Avni-Levy is the author of the books Garden of the Dead Trees, Four Sons, Auntie Farhuma wasn't a whore after all, A Man without Shadow, Ode of the Sins and Three Days in Summer.

He is the recipient of many awards and honours, among them the Prime Minister's Prize for Hebrew Literary Works, the Brenner Prize and the Sapir Prize.

==Early life and education==
Avni-Levy was born 25 May 1962 in Ra'anana Israel, to an Afghan Jewish father and an Iranian Jewish mother. He graduated with honors from Hebrew University in Jerusalem in history of the Middle East and Arabic in 1983, earning a bachelor of laws (LLB) degree from the Faculty of Law in 1991.

==Career==
Avni-Levy's writing is personal and poetic and is noteworthy for its intimacy. The extended periods he has spent outside Israel on diplomatic postings are reflected in his works.

He published short stories under the pen name Yossi Avni in the literary supplements to Maariv and Haaretz. He won first prize in Hebrew University's annual contest in 1988, first prize in a contest sponsored by "At (You)" in 1991, and third prize in the Haaretz short story contest for his story "Pains" in 1991. His travelogue, "Journey," was included in the first issue of the journal Rechov (Street).

In 1995 he published the short story collection, "The Garden of Dead Trees". The collection of stories concerns Tel Aviv gay community and became a cornerstone of Israeli LGBT literature. The stories are drawn from real people that Avni-Levy knew in Tel Aviv's gay community.

Several of his stories were included in anthologies in German, Italian, and English. Avni has also published book reviews (Haaretz, Yedioth Aharonoth) and literary reports ("Cappuccino in Three Crosses Square," Haaretz literary and cultural supplement, January 2007). Avni's story "Journey" was also included in the 1998 collection 50 Years, 50 Stories : a selection of short stories edited by Zisi Satuy of Yidioth Aharonoth. His story "Nice Words of Farewell" was included in the collection Murder Close to Home : stories about murders of Israelis edited by Dorit Zilberman and Aviva Gefen and published by Keter in 2001.

In 2007, he released the novel A Man Without Shadow (Ish Lelo Tzel), which became a best-seller in Israel.
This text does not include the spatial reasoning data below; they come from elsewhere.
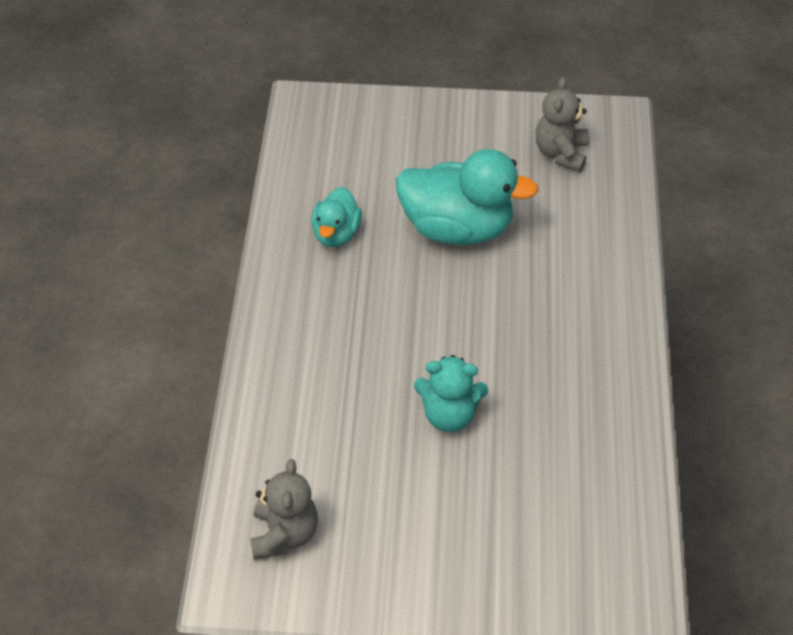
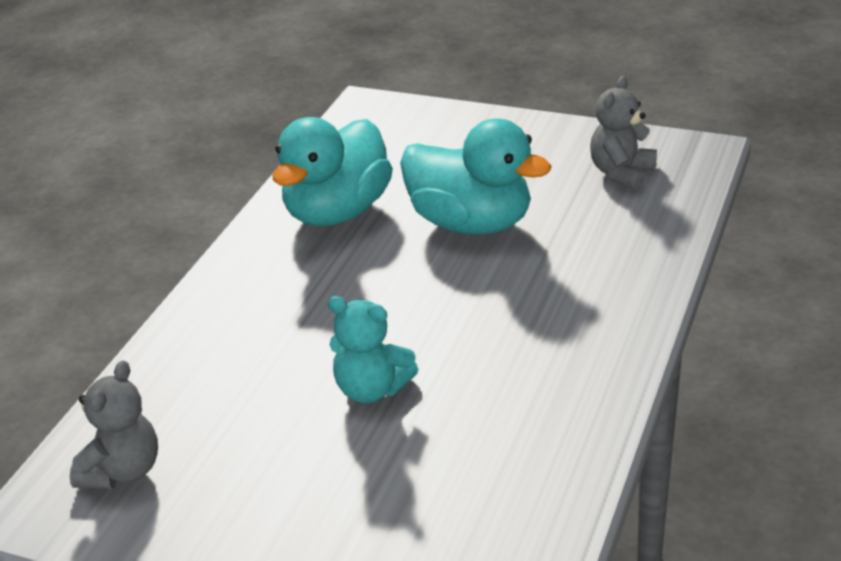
camera: 20 degrees right, 15 degrees down
turquoise duck [311,187,362,247] -> turquoise duck [272,117,393,226], size x1.83

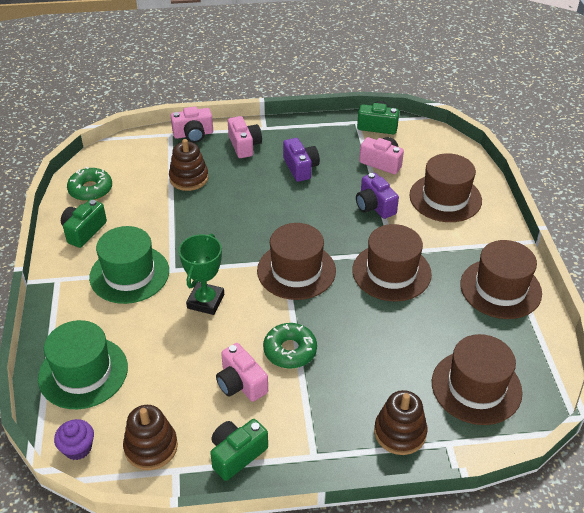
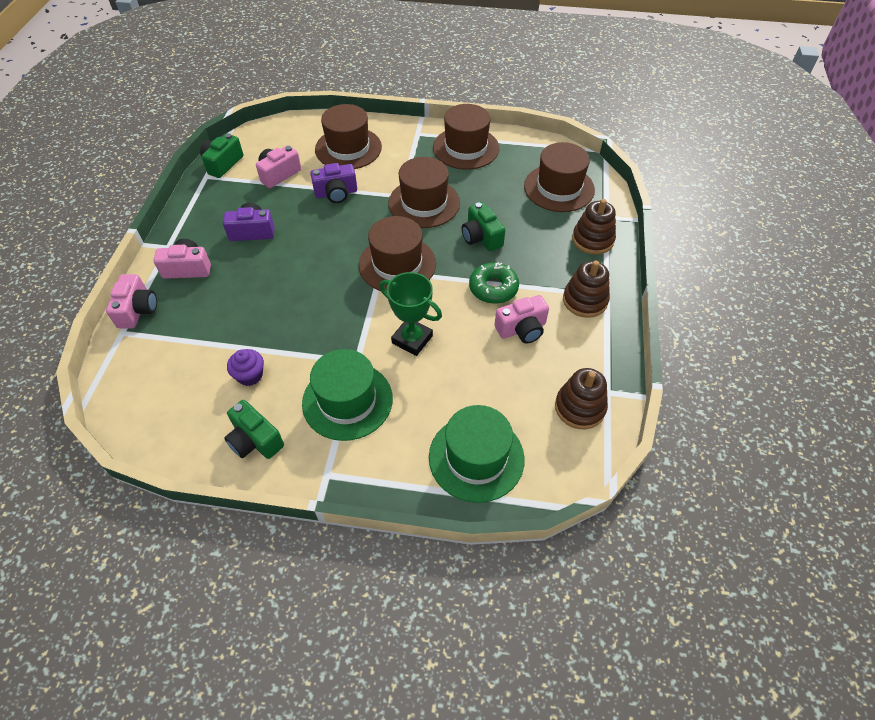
camera: 75 degrees left, 10 degrees up
purple cupcake [54,419,94,460] -> purple cupcake moved to [227,349,264,386]
green donut [67,167,112,201] -> none
brown stacking toy [169,139,209,191] -> brown stacking toy moved to [563,261,610,318]
green camera [210,419,268,481] -> green camera moved to [462,202,505,251]

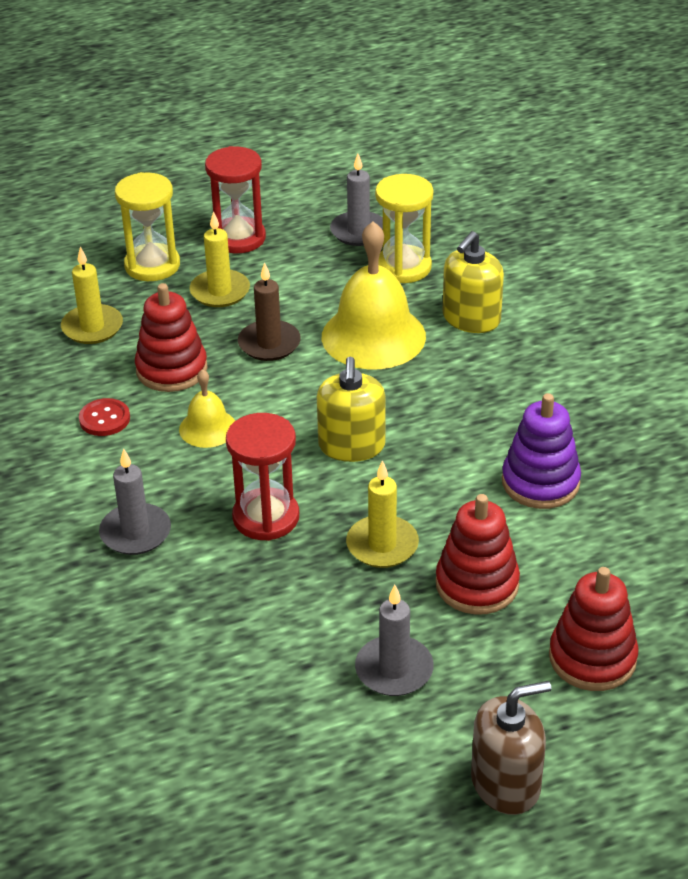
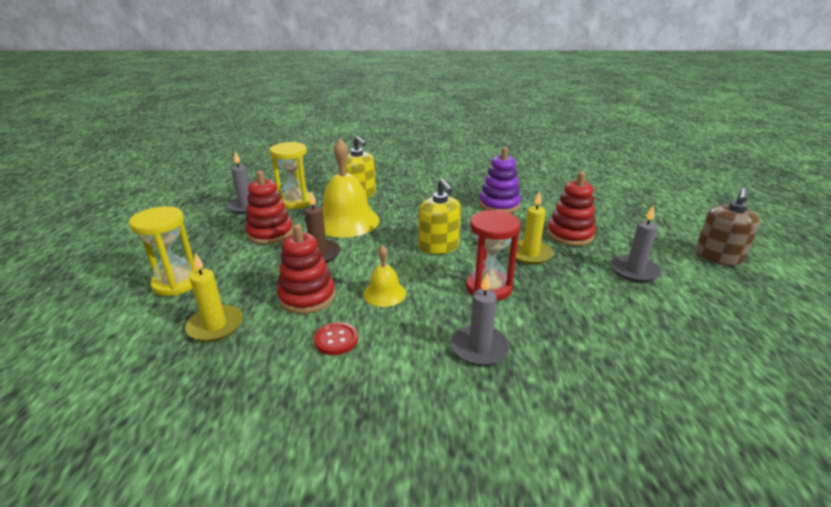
camera: 70 degrees left, 10 degrees down
yellow candle [190,211,250,307] -> none
red hourglass [205,146,266,253] -> none
yellow soap dispenser [317,357,386,462] -> yellow soap dispenser turned 45 degrees clockwise [419,179,461,254]
brown soap dispenser [471,681,551,815] -> brown soap dispenser turned 150 degrees counterclockwise [695,187,760,266]
red stacking toy [549,567,639,691] -> red stacking toy moved to [245,171,293,244]

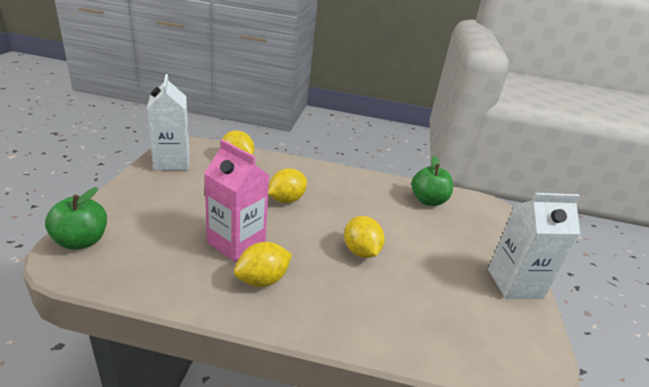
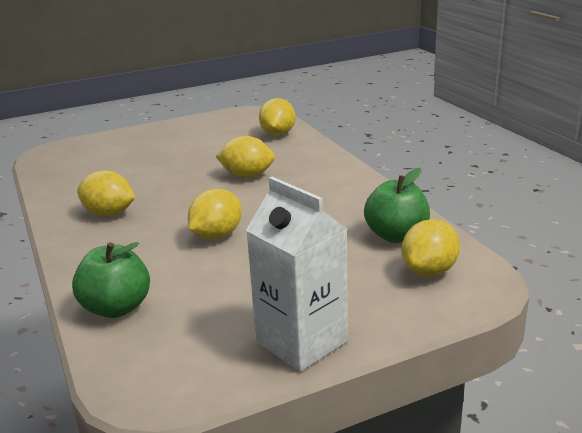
camera: 60 degrees right, 5 degrees down
green apple [45,187,107,250] -> green apple moved to [72,242,150,318]
white carton [147,74,190,171] -> none
pink carton [204,139,269,262] -> none
none -> yellow lemon [401,219,460,277]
He was invited by the Polish Literature Association to give lectures in Poland (Warsaw, Kraków, Katowice) in September 2007 and gave lectures on his writing at Harvard, Yale, Cornell and Brandeis universities in the United States in April 2008.

His 2010 novel, "Ode of the Sins" (Shira HaHataim) deals with the Holocaust, he explained that although he is of Persian and Afghan descent "I write about it [the Holocaust] because it's part of my internal identity card. I'm sure it's connected to the concept of the victim that I internalized during my childhood."

In 2013, a short story from his 1996 short story collection, "The Garden of Dead Trees" was adapted into the film, Snails in the Rain.

In November 2024, among a pool of 78 submissions, he was awarded the Brenner Prize, a prestigious accolade recognizing excellence in Hebrew literature. It was awarded to Avni-Levy for his novel, "Three Days in Summer". The novel novel depicts the routines and experiences of a fictional Jewish community in Lithuania in the days immediately preceding its destruction during the Nazi invasion.

==Personal life==

He is openly gay.

==Bibliography==
- 1995: The Garden of Dead Trees (Heb. Gan Ha-Etzim Ha-Metim), published in German, by Suhrkamp Verlag/Frankfurt and by Männerschwarm Verlag/Hamburg.
- 1998: Four Sons (Heb. Arba'a Banim)
- 2003: Auntie Farhuma wasn't a whore, after all (Heb. Doda Farhuma Lo Haita Zona), published in Polish Sic! publishing house.
- 2007: A Man Without Shadow (Heb. Ish Lelo Tzel), published in Serbian by Narodna biblioteka Srbije.